As the fighting intensifies, pressure is mounting on Lebanon’s new government, formed last year after the previous war left Hezbollah battered and politically sidelined, to prevent further devastation. Lebanon’s president, Joseph Aoun, signaled Monday that his country was ready for direct peace talks with Israel as he stares down growing calls at home and abroad to disarm Hezbollah, which for decades has styled itself as Lebanon’s defender.
Lebanon’s cash-strapped military has been tasked with that fraught mission, though it is unclear whether there is enough political will to see it through amid growing fears of domestic instability.
More than 667,000 people have registered on the Lebanese government’s online displacement platform, the U.N. migration agency said Tuesday, citing government figures. That included more than 100,000 in the past 24 hours, the agency said.
The true number of displaced people is likely higher, officials said, as many families have fled without registering.
Tens of thousands are living in schools and government buildings outfitted to serve as emergency shelters. But with resources and capacity so thin, others are sleeping in cars and on street corners, transforming Beirut’s seaside promenade into a makeshift refuge for displaced families.
In the southern Lebanese town of Alma al-Shaab, which is on the border with Israel, the few remaining residents who had defied the evacuation orders left Tuesday under escort from U.N. peacekeepers.

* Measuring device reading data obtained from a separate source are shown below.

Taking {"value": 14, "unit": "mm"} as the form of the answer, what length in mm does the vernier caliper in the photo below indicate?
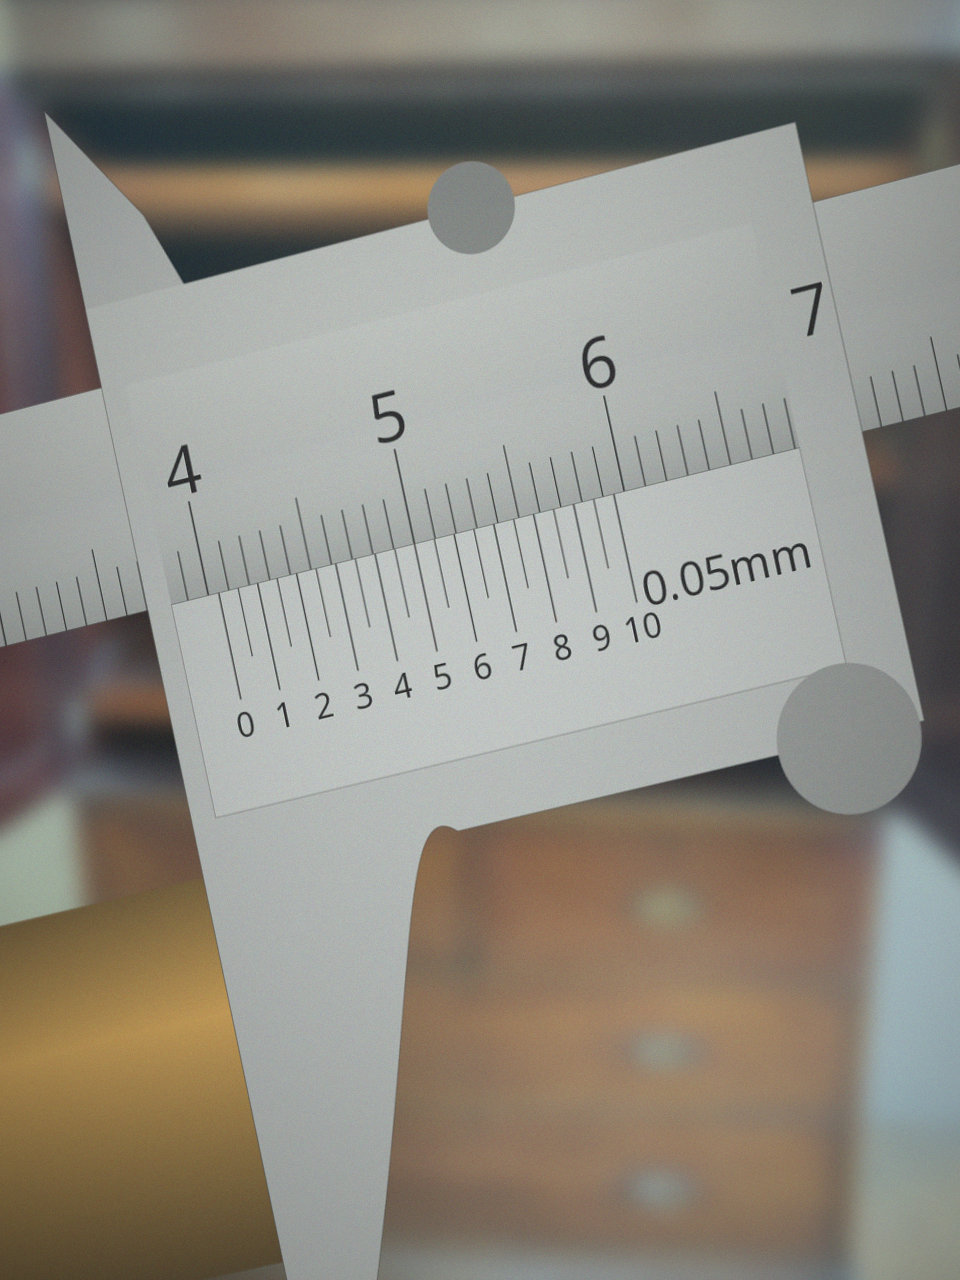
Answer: {"value": 40.5, "unit": "mm"}
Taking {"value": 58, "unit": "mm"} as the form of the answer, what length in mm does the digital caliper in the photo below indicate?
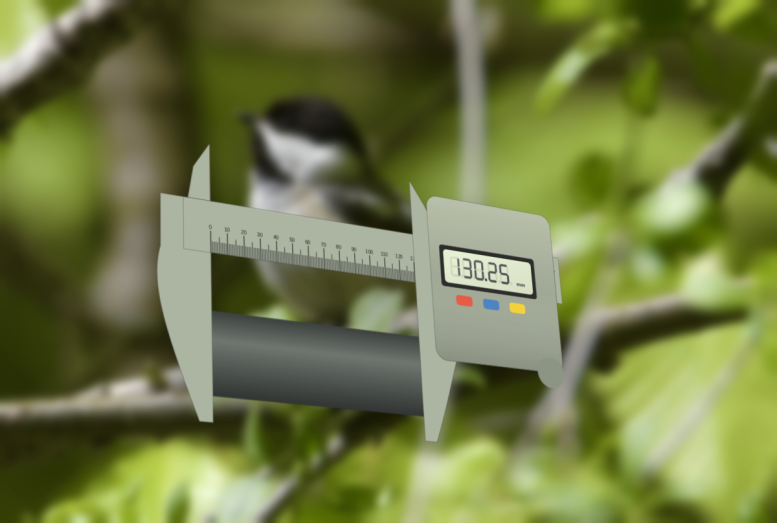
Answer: {"value": 130.25, "unit": "mm"}
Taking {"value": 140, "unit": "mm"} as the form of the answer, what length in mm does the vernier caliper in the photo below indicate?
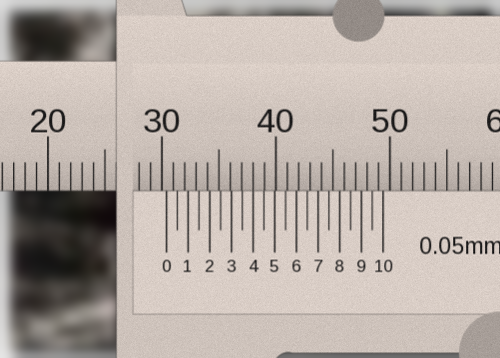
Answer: {"value": 30.4, "unit": "mm"}
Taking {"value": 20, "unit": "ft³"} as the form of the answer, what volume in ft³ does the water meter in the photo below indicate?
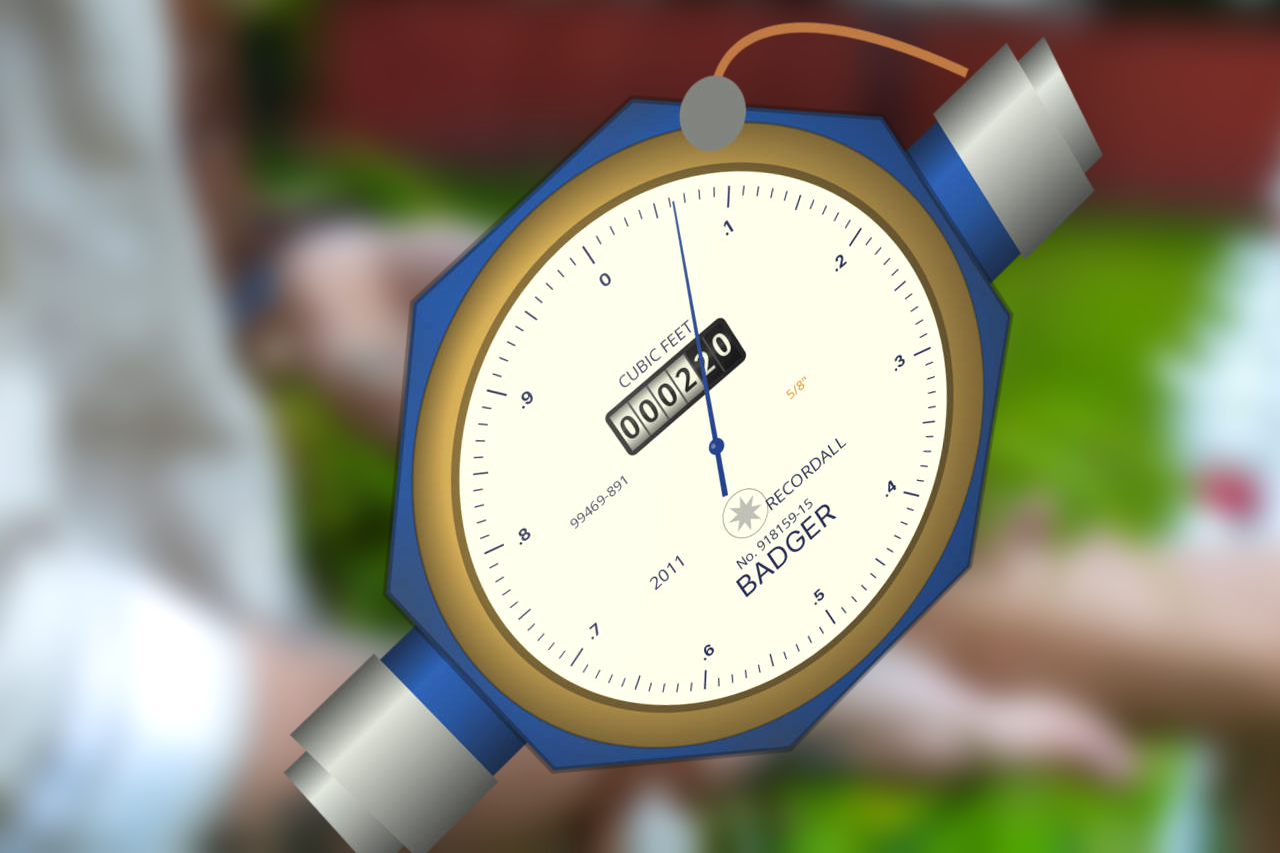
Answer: {"value": 220.06, "unit": "ft³"}
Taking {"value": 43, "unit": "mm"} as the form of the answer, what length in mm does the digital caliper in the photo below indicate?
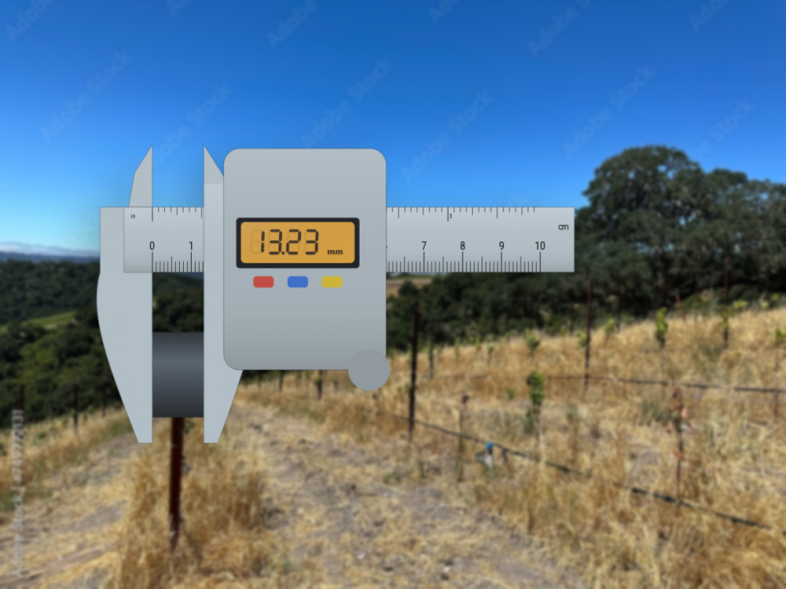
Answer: {"value": 13.23, "unit": "mm"}
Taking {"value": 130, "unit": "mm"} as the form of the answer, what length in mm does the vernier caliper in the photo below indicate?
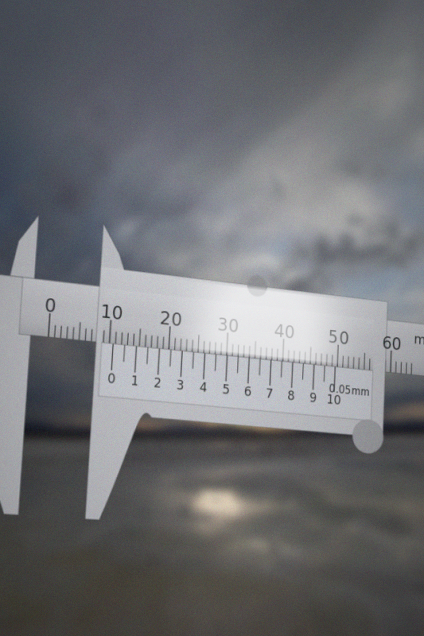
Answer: {"value": 10.6, "unit": "mm"}
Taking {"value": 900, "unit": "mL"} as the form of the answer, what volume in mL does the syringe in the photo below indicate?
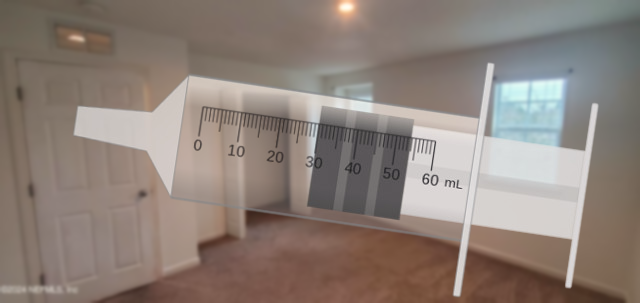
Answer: {"value": 30, "unit": "mL"}
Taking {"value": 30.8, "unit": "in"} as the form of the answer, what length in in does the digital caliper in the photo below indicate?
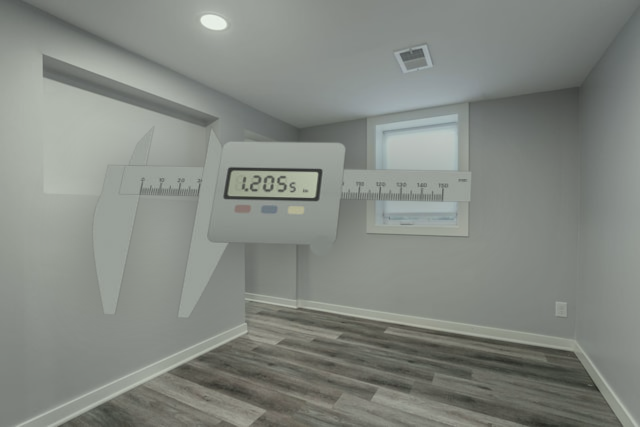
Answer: {"value": 1.2055, "unit": "in"}
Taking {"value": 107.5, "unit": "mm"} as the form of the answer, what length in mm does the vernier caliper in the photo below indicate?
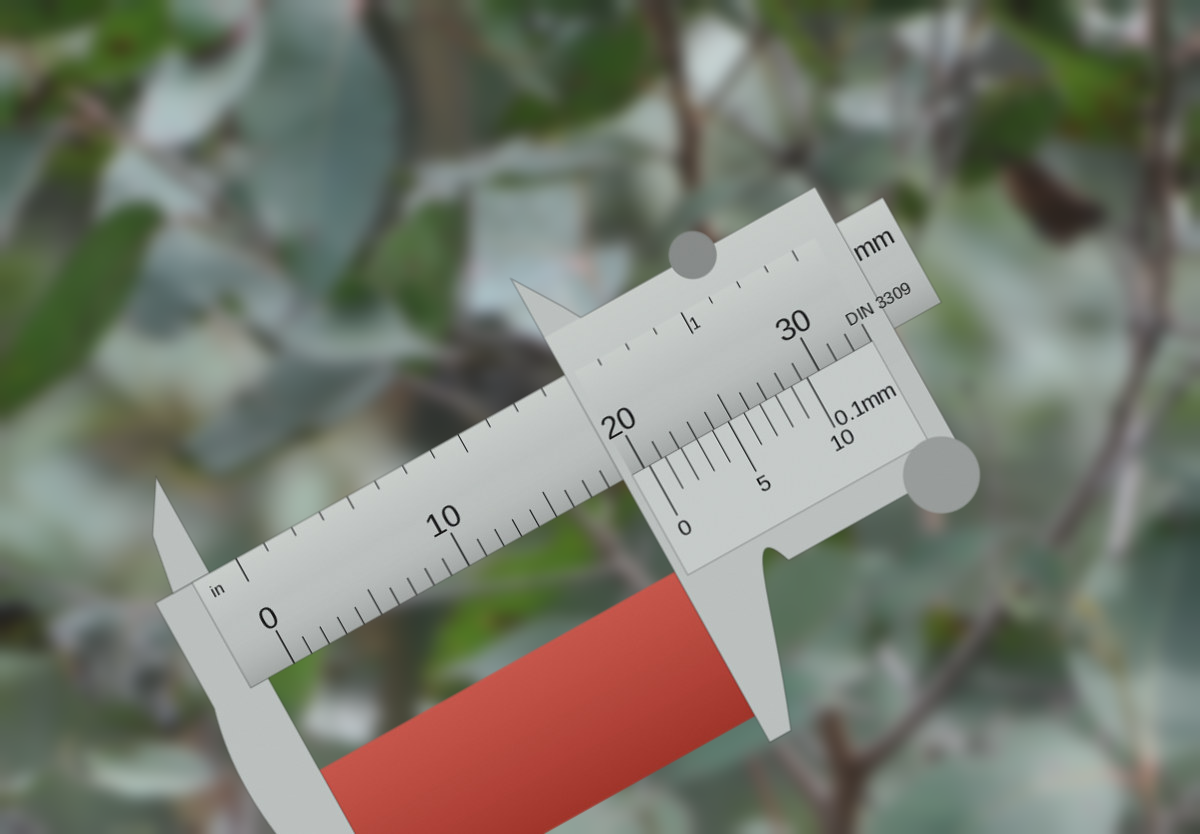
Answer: {"value": 20.3, "unit": "mm"}
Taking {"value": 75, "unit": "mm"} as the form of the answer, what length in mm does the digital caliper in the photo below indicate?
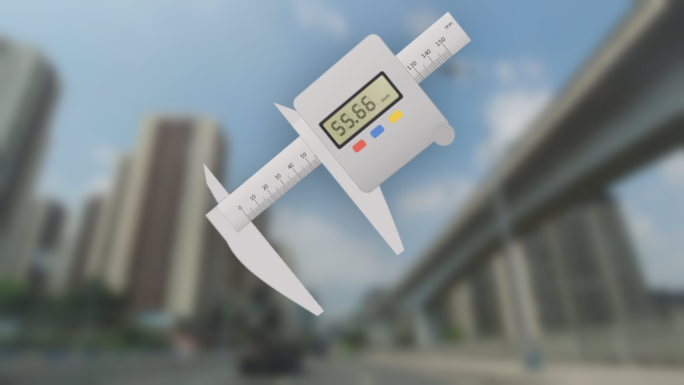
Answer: {"value": 55.66, "unit": "mm"}
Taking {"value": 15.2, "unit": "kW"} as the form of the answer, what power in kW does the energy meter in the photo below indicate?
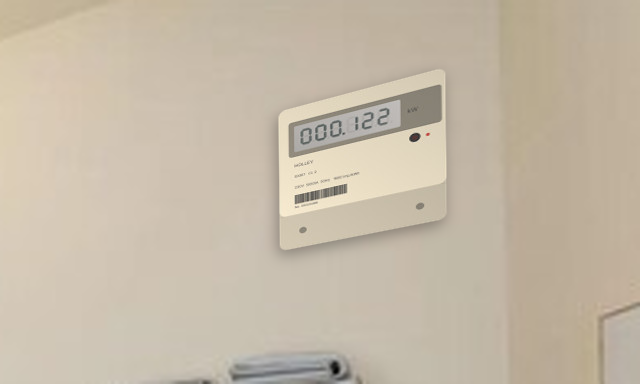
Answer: {"value": 0.122, "unit": "kW"}
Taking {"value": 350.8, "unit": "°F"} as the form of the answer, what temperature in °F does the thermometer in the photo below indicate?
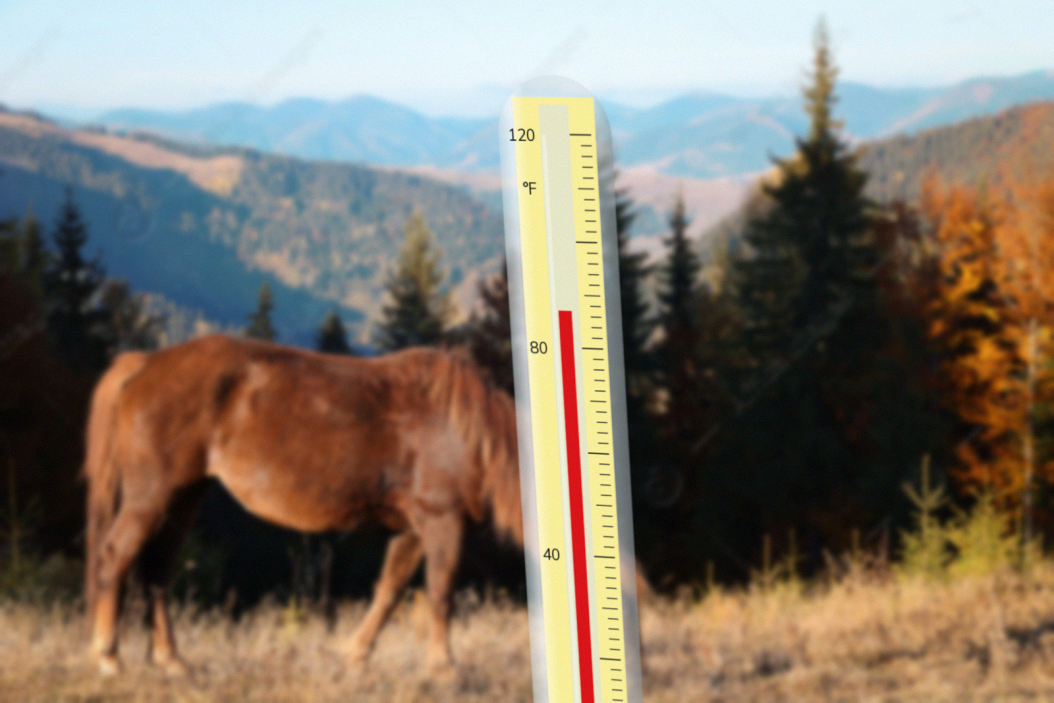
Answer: {"value": 87, "unit": "°F"}
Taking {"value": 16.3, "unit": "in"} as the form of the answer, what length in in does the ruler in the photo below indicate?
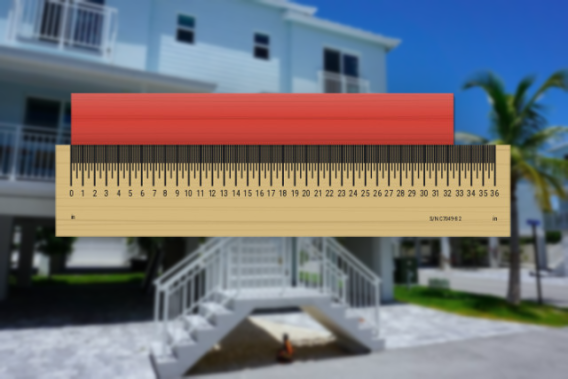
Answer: {"value": 32.5, "unit": "in"}
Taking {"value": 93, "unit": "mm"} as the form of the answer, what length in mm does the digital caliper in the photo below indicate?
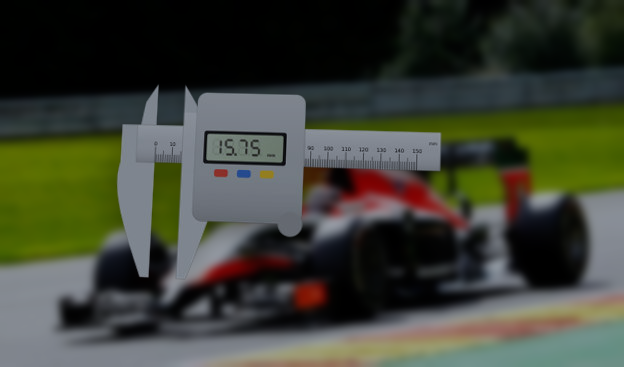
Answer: {"value": 15.75, "unit": "mm"}
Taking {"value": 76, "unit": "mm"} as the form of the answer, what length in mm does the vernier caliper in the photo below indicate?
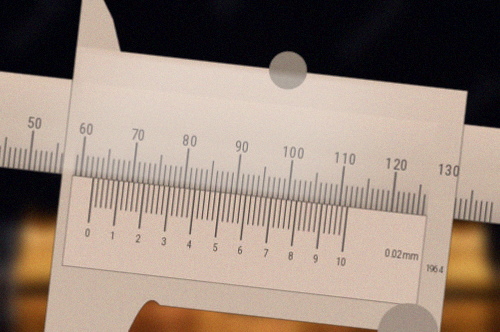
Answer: {"value": 62.5, "unit": "mm"}
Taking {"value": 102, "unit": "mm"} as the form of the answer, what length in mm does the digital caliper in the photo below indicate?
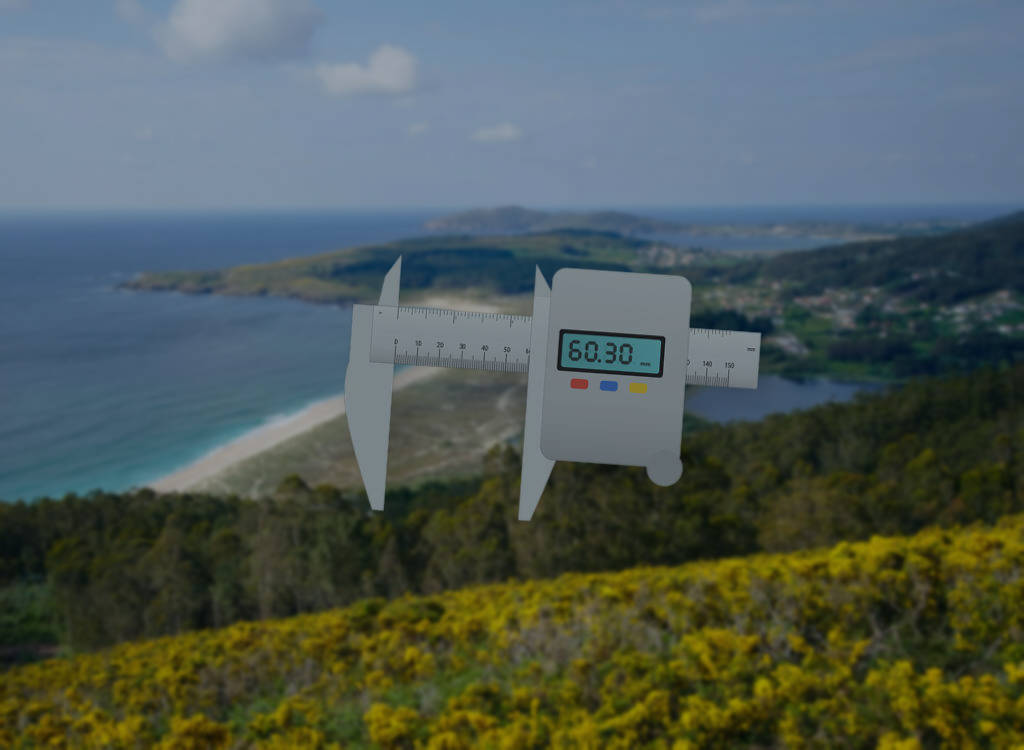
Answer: {"value": 60.30, "unit": "mm"}
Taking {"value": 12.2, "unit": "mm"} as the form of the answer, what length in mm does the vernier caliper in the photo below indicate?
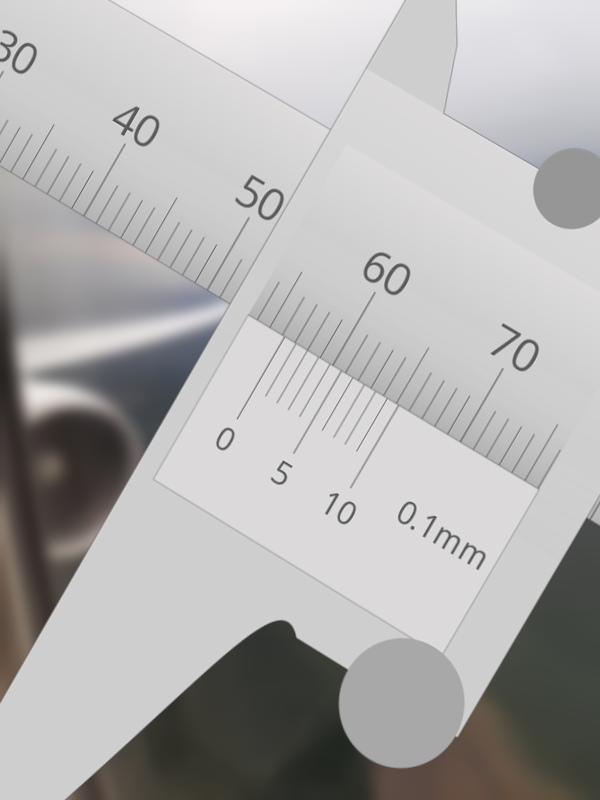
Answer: {"value": 56.2, "unit": "mm"}
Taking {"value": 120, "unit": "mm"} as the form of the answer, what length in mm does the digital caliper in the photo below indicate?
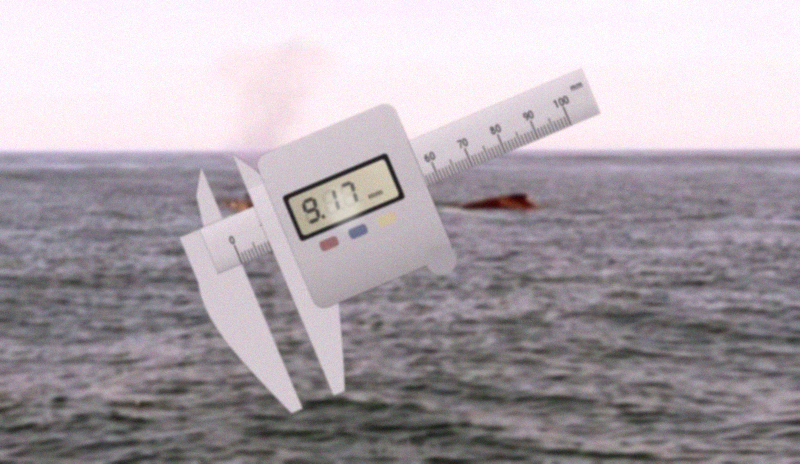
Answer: {"value": 9.17, "unit": "mm"}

“We are peaceful people,” said the mayor, Chadi Sayah, who fled the largely Christian town in tears after the Israeli military issued evacuation warnings to the few dozen residents who had remained. “We want to live peacefully with our neighbors. We want to stay in our home.”
“I was hoping to stay, but the situation is dangerous,” he said, adding that a resident had been killed in an Israeli strike on Monday as he tended to his garden.
Lebanon has long been a diverse patchwork of religious and ethnic communities.
Milad Eid, a hotel owner in Alma al-Shaab, questioned why residents had been forced to leave when they had tried to stay away from the fighting.
“There was no military activity in the area,” he said, referring to Hezbollah not being present there.
Human Rights Watch warned last week that Israel’s blanket evacuation order for everyone south of the Litani River — a line that effectively divides southern Lebanon from the rest of the country — raised “serious risks of violations of the laws of war.” Israel has defended the move as a means to prevent civilian harm.